WHAT THE TASK REQUIRES:
What lines of the material below hold the string "round"? Copy them out.

THE DATA:

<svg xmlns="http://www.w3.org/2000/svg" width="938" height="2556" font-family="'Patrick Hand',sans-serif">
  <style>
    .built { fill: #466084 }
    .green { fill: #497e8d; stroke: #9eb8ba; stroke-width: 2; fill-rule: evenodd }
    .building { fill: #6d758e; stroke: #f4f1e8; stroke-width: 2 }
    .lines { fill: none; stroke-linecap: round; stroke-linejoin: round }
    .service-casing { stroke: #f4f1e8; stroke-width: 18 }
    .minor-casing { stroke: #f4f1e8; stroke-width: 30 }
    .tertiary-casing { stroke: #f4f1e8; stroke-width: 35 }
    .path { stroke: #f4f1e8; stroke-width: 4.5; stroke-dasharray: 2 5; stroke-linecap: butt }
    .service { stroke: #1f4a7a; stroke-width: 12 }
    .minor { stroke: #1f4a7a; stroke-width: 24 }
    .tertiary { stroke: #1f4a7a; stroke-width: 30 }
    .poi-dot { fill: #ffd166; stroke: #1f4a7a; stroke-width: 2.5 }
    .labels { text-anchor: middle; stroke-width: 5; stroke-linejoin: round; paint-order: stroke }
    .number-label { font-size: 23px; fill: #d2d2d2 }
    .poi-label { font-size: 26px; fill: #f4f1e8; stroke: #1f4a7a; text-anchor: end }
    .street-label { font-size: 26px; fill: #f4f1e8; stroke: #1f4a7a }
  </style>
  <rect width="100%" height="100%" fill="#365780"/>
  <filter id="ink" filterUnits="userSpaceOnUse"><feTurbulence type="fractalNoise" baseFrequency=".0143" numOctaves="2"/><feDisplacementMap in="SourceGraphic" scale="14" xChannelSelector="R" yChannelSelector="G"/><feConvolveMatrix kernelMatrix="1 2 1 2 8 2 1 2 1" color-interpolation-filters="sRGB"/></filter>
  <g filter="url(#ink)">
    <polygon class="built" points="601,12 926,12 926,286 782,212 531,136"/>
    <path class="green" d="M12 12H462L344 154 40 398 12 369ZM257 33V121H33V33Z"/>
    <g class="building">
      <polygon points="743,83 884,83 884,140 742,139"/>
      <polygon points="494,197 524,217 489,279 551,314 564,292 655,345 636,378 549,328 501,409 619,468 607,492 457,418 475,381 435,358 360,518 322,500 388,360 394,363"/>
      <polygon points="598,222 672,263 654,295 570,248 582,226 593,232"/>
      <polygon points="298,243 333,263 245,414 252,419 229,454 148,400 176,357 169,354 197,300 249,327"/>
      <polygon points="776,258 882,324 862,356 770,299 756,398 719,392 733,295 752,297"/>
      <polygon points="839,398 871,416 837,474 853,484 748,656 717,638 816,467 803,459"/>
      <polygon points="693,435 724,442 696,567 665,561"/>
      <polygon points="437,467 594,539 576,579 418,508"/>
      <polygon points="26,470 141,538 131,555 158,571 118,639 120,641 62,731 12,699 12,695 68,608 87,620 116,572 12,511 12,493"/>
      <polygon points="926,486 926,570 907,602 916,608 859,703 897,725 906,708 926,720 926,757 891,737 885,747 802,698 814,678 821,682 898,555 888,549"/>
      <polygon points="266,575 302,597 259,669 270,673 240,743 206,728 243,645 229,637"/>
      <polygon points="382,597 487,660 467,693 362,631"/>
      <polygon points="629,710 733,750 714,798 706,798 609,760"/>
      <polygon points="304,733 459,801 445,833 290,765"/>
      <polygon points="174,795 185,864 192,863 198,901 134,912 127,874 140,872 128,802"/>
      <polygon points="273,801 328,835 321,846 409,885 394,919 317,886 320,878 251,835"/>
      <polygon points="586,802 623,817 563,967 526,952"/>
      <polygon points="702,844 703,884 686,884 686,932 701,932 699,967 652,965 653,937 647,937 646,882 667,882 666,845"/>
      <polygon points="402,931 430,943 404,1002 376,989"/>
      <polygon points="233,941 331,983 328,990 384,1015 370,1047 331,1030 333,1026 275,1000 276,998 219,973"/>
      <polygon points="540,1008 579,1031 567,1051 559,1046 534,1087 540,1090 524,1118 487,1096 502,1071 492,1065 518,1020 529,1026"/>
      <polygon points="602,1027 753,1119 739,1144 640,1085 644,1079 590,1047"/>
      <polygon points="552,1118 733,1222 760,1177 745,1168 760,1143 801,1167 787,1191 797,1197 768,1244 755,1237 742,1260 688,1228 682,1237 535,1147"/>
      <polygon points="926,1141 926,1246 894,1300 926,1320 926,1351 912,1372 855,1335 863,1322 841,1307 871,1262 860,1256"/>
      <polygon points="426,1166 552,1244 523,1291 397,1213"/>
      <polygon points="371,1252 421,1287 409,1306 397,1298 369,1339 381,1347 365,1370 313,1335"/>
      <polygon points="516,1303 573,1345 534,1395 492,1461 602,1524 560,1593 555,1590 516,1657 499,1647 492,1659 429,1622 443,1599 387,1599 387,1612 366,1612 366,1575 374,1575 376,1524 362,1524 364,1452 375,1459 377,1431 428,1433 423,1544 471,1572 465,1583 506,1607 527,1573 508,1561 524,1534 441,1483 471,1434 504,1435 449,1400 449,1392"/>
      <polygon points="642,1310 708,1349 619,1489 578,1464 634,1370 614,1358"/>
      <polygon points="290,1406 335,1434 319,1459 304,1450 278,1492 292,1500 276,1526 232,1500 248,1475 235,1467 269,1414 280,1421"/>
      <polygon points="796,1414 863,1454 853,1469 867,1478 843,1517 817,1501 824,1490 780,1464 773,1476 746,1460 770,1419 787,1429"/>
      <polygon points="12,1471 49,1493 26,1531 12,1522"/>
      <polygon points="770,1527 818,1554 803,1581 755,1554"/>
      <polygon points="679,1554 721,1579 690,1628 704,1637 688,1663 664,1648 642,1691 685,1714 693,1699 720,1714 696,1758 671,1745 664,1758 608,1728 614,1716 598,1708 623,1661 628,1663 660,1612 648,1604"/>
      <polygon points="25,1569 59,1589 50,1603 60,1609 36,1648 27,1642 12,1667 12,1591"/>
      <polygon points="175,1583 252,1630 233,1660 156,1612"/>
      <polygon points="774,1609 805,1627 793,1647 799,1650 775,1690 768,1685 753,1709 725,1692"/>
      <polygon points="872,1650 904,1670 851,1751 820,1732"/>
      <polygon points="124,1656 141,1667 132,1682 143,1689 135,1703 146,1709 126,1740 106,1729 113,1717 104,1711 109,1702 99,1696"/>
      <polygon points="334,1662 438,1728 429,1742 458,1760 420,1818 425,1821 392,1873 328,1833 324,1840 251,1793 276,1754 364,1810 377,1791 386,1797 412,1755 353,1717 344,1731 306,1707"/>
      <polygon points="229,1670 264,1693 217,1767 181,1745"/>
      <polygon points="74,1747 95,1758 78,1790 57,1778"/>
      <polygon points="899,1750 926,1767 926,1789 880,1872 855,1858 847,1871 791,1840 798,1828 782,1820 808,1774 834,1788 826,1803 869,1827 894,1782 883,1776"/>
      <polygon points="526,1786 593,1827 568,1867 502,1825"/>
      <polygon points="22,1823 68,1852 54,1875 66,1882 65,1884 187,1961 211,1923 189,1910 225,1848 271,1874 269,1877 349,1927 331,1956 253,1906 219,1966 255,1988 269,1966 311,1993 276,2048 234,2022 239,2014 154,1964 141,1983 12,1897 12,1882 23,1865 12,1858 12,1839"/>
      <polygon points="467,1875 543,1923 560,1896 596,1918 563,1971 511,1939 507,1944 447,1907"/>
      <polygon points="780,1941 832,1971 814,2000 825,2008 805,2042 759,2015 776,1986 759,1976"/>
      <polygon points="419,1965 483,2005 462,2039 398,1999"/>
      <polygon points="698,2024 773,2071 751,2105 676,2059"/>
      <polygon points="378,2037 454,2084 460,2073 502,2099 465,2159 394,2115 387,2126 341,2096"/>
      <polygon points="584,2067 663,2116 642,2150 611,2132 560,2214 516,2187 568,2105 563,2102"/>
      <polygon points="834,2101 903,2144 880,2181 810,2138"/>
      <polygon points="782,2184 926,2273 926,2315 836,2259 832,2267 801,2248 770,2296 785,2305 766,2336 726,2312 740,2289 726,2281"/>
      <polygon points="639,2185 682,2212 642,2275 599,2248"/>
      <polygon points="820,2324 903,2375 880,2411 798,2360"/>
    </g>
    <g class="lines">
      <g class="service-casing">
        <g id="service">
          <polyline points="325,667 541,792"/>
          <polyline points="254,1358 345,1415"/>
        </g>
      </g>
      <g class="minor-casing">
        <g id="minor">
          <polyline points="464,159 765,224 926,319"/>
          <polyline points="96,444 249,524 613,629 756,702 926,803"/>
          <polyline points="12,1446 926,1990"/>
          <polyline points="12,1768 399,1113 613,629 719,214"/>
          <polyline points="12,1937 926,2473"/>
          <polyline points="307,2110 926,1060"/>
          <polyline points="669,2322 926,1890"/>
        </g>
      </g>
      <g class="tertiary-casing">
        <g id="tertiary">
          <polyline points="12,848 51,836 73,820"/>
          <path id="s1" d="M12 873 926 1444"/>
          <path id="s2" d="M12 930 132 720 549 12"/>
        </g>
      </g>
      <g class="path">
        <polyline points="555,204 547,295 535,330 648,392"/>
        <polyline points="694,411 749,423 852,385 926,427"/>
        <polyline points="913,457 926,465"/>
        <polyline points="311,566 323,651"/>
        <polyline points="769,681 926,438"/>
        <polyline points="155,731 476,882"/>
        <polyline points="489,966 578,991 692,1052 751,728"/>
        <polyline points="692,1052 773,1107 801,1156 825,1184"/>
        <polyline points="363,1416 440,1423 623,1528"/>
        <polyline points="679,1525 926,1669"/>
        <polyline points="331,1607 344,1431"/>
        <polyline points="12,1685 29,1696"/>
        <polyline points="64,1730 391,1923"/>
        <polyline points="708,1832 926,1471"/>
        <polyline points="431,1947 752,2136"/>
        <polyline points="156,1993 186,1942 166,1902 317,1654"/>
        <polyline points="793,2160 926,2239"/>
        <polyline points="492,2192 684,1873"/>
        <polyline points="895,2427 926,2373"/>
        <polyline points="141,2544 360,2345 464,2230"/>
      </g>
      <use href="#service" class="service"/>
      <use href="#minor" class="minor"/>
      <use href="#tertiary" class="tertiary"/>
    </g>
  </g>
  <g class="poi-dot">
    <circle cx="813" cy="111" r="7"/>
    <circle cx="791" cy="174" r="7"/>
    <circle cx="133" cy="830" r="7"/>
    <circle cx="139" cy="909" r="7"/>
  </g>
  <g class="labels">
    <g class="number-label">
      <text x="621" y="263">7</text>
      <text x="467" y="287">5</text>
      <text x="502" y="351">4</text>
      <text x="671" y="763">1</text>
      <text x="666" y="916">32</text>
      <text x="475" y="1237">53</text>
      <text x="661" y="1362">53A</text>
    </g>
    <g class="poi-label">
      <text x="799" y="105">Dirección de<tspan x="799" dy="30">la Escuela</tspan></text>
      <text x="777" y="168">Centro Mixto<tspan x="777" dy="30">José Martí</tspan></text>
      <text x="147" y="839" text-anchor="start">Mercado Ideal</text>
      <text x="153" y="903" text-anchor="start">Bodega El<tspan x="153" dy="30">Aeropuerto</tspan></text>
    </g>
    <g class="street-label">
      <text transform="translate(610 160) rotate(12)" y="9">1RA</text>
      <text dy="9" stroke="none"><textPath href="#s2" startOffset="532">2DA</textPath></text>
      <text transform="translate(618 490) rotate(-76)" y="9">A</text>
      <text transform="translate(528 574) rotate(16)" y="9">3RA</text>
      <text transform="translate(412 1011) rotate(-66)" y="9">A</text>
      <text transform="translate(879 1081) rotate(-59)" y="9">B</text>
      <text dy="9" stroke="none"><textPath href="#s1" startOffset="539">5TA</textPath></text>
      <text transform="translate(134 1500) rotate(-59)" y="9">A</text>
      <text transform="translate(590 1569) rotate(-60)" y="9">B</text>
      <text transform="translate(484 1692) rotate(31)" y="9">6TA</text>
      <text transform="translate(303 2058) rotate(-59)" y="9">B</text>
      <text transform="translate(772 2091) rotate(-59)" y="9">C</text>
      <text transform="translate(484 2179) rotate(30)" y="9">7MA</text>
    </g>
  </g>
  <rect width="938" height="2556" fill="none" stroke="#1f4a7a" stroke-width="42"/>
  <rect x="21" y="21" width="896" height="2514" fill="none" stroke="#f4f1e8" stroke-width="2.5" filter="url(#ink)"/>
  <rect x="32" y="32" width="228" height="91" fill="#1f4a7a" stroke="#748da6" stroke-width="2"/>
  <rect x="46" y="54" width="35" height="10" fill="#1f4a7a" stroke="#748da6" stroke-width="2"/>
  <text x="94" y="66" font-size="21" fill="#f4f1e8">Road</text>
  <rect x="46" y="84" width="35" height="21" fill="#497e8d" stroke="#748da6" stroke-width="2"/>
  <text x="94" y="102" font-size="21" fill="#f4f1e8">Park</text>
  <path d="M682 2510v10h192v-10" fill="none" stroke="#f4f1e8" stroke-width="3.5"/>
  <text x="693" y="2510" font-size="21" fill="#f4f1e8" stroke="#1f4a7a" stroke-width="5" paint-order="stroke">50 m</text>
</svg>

EXPECTED ANSWER:
    .lines { fill: none; stroke-linecap: round; stroke-linejoin: round }
    .labels { text-anchor: middle; stroke-width: 5; stroke-linejoin: round; paint-order: stroke }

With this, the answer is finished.